Interaction is not linear
Most books (yes, those with actual pages made of trees) are progressively read from the first to the last page. It’s exactly the linear process the author designed it to be. Some people might cheat by skipping a few sections or having a quick peek at the end, they might fall asleep and not know where to pick up again. But, this exception left aside, all content is placed on fixed pages, one hugging the other, in an unchanging order.
The complete opposite is true for web and software design. Your product might have a clear starting point and maybe it even has a clear ending. But there’s no telling what happens in between: how users interact with and consume your content, how they operate the functions, and where they hop in and out of the experience after adding and deleting content, after changing quality or mathematical values.
Non-linear Design
With those two principles in mind, we can clearly see that screen and interface design should never be focused on just one fixed state. A better way to deal with possible complexity is to approach visual screen design by considering a screen or part of a screen in interaction with its moving and scaling elements.
A very common problem for designers of the classical school is a strong focus on individual elements. Sure, we care about the details.
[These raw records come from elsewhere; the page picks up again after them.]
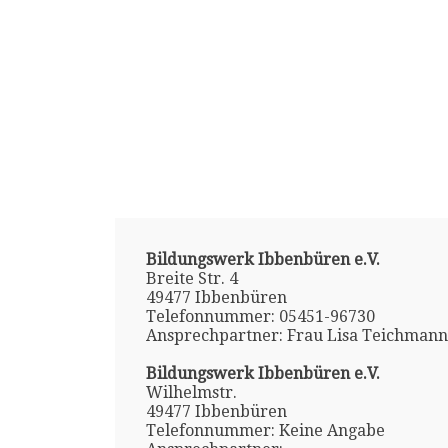
Bildungswerk Ibbenbüren e.V.
Breite Str. 4
49477 Ibbenbüren
Telefonnummer: 05451-96730
Ansprechpartner: Frau Lisa Teichmann
Bildungswerk Ibbenbüren e.V.
Wilhelmstr.
49477 Ibbenbüren
Telefonnummer: Keine Angabe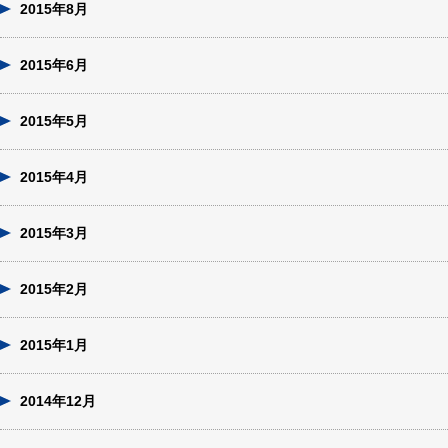
2015年8月
2015年6月
2015年5月
2015年4月
2015年3月
2015年2月
2015年1月
2014年12月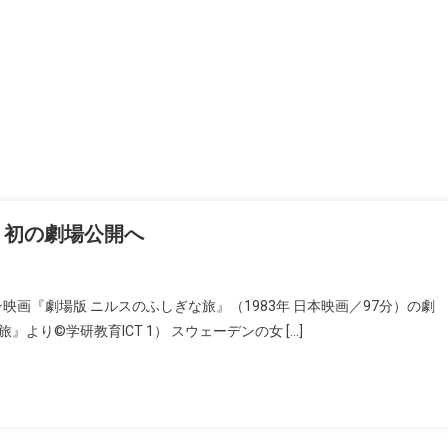
』初の劇場公開へ
映画『劇場版 ニルスのふしぎな旅』（1983年 日本映画／97分）の劇
り©学研教育ICT 1） スウェーデンの女 […]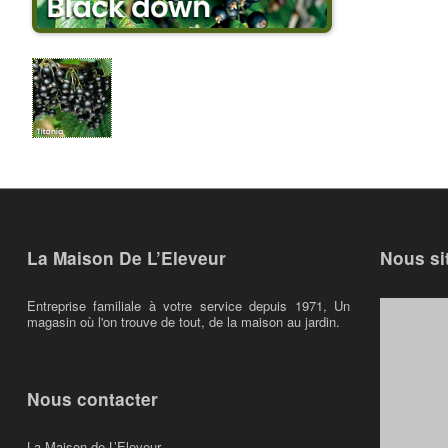
La Maison De L’Eleveur
Nous si
Entreprise familiale à votre service depuis 1971, Un
magasin où l'on trouve de tout, de la maison au jardin.
Nous contacter
La Maison de L’Eleveur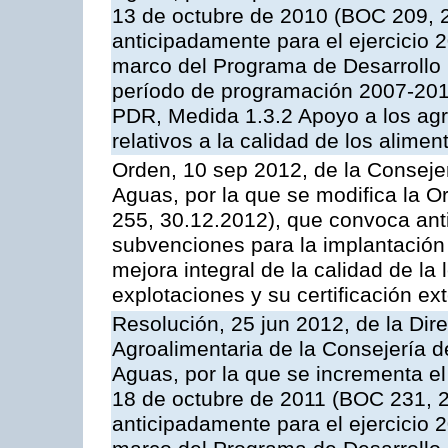
13 de octubre de 2010 (BOC 209, 
anticipadamente para el ejercicio 
marco del Programa de Desarrollo
período de programación 2007-2013,
PDR, Medida 1.3.2 Apoyo a los agr
relativos a la calidad de los alimen
Orden, 10 sep 2012, de la Consejer
Aguas, por la que se modifica la 
255, 30.12.2012), que convoca anti
subvenciones para la implantación
mejora integral de la calidad de la
explotaciones y su certificación ex
Resolución, 25 jun 2012, de la Dire
Agroalimentaria de la Consejería d
Aguas, por la que se incrementa el
18 de octubre de 2011 (BOC 231, 2
anticipadamente para el ejercicio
They make the difference in the end. But what is a perfectly styled button with a beautiful gradient, gentle highlights, and just the right drop shadow opacity worth, if you figure out you don’t need it in the end? Better spend time refining the general layout after an orientation change, or improve the horrible error message that blocks all relevant information.
The baseline is: there’s hardly a use case within screen design where we have complete control over everything that happens behind the glass. We need to embrace those constraints and create user interfaces with change and variation in mind, always conscious of the big picture. There’s a context to every image, every headline, every icon, and every padding. That context is a combination of your user, her screen, and your interface.